This family ‘zeal' is exactly what ISA shoots for. The current president, Mira Pandya, started with ISA after joining UB Zeal, and established connections with other ISA members.
"I went to the [UB Zeal] events and really liked it…and I always wanted to be a part of an Indian SA when I came to college," Pandya said.
With the new duties of being president, one of the top priorities at hand is to add new members and grow as a club.
"We want more members to come to our events," Pandya said. "It's something to come to, they're great, and there are dances. If you don't like it, it's OK, you gave it a shot. What we don't want is for people to not come because they're too shy, because that's how our non-Indian members started and they've stuck around for the last year and a half, so give it a shot."
Several non-Indian students, including members Alexa O'Brien and Lindsay Cunliffe, both sophomore psychology majors, have taken this shot. They exemplify the ISA mission statement: "to bridge the gap between Indian and non-Indian students on campus and in the Buffalo community."

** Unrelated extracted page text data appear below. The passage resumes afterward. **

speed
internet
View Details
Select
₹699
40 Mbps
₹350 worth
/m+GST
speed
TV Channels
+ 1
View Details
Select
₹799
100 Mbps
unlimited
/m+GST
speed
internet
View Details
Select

Though the two hesitated at first, the ISA members made the girls feel at ease.
"We came from a predominantly white high school and we knew nothing about the culture," Cunliffe said. "At first I was kind of like: ‘I don't know what I'm doing'…but I'm so glad I did it, I really warmed up to it."

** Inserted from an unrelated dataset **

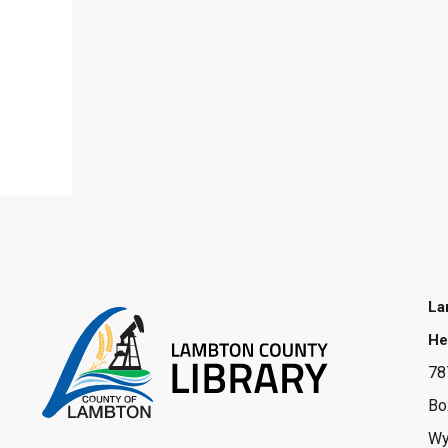
La
He
78
Bo
Wy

Taking duties a step further, Cunliffe decided to give back. She fills the role of community service chair on the ISA e-board. Pandya said some of the board's most loyal members are not Indian.
Members are allowed to be a part of both ISA and UB Zeal. Henna Khanijou, a sophomore psychology major, was a choreographer of Bollywood (ISA's own dance team), and is also the co-captain of UB Zeal. UB Zeal is the more competitive team, holding tryouts, while Bollywood does not.
"We've gotten to the point where a lot of people know who we are on this campus, but we really want to expand that a little bit more," Khanijou said. "We're on Twitter, we're on Facebook."
ISA achieved third place this past Saturday with its Bollywood performance in the Fiesta, and the number of members continually grows. There are 42 now – a number that has doubled since last year.
The ISA is hosting a Hindi Movie Night at the end of March, and UB Zeal will be taking its passion for dance to the University of Rochester on March 31 for a live performance.
As ISA and UB Zeal continue to grow, so does Indian culture at UB.